(Extracted page text data)
+--

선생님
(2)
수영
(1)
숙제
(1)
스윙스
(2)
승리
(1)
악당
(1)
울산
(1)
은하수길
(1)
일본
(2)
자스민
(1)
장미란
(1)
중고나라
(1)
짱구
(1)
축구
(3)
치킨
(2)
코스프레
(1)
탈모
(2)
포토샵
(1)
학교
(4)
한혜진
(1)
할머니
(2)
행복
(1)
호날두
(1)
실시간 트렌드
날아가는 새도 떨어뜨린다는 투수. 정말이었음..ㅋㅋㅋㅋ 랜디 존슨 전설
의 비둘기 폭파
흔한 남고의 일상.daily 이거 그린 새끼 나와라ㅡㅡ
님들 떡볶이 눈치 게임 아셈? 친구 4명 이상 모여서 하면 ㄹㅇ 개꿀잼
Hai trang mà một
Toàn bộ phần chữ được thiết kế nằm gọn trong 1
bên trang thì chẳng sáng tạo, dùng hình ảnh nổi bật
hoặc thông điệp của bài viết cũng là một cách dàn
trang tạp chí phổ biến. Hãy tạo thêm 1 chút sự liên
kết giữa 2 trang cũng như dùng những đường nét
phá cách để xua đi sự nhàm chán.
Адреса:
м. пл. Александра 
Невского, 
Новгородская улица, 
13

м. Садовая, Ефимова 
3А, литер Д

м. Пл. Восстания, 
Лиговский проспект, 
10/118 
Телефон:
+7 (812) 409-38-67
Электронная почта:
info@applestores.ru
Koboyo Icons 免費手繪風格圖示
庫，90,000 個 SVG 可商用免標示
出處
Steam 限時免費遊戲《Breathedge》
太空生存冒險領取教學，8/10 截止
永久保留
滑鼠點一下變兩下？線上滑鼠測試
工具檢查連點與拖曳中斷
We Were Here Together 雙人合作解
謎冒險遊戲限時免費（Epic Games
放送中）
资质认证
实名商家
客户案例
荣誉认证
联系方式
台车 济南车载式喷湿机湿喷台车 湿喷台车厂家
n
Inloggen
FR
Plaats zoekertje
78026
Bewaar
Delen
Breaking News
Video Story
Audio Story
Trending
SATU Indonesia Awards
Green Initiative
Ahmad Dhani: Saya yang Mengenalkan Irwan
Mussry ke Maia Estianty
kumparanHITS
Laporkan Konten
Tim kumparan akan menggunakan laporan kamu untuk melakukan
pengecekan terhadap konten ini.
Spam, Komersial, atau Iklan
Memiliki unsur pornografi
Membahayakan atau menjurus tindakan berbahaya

+--

→ **ACTIVITY**:
Having read the records above, print them out again exactly.

→ **SOLUTION TO THIS EXERCISE**:
선생님
(2)
수영
(1)
숙제
(1)
스윙스
(2)
승리
(1)
악당
(1)
울산
(1)
은하수길
(1)
일본
(2)
자스민
(1)
장미란
(1)
중고나라
(1)
짱구
(1)
축구
(3)
치킨
(2)
코스프레
(1)
탈모
(2)
포토샵
(1)
학교
(4)
한혜진
(1)
할머니
(2)
행복
(1)
호날두
(1)
실시간 트렌드
날아가는 새도 떨어뜨린다는 투수. 정말이었음..ㅋㅋㅋㅋ 랜디 존슨 전설
의 비둘기 폭파
흔한 남고의 일상.daily 이거 그린 새끼 나와라ㅡㅡ
님들 떡볶이 눈치 게임 아셈? 친구 4명 이상 모여서 하면 ㄹㅇ 개꿀잼
Hai trang mà một
Toàn bộ phần chữ được thiết kế nằm gọn trong 1
bên trang thì chẳng sáng tạo, dùng hình ảnh nổi bật
hoặc thông điệp của bài viết cũng là một cách dàn
trang tạp chí phổ biến. Hãy tạo thêm 1 chút sự liên
kết giữa 2 trang cũng như dùng những đường nét
phá cách để xua đi sự nhàm chán.
Адреса:
м. пл. Александра 
Невского, 
Новгородская улица, 
13

м. Садовая, Ефимова 
3А, литер Д

м. Пл. Восстания, 
Лиговский проспект, 
10/118 
Телефон:
+7 (812) 409-38-67
Электронная почта:
info@applestores.ru
Koboyo Icons 免費手繪風格圖示
庫，90,000 個 SVG 可商用免標示
出處
Steam 限時免費遊戲《Breathedge》
太空生存冒險領取教學，8/10 截止
永久保留
滑鼠點一下變兩下？線上滑鼠測試
工具檢查連點與拖曳中斷
We Were Here Together 雙人合作解
謎冒險遊戲限時免費（Epic Games
放送中）
资质认证
实名商家
客户案例
荣誉认证
联系方式
台车 济南车载式喷湿机湿喷台车 湿喷台车厂家
n
Inloggen
FR
Plaats zoekertje
78026
Bewaar
Delen
Breaking News
Video Story
Audio Story
Trending
SATU Indonesia Awards
Green Initiative
Ahmad Dhani: Saya yang Mengenalkan Irwan
Mussry ke Maia Estianty
kumparanHITS
Laporkan Konten
Tim kumparan akan menggunakan laporan kamu untuk melakukan
pengecekan terhadap konten ini.
Spam, Komersial, atau Iklan
Memiliki unsur pornografi
Membahayakan atau menjurus tindakan berbahaya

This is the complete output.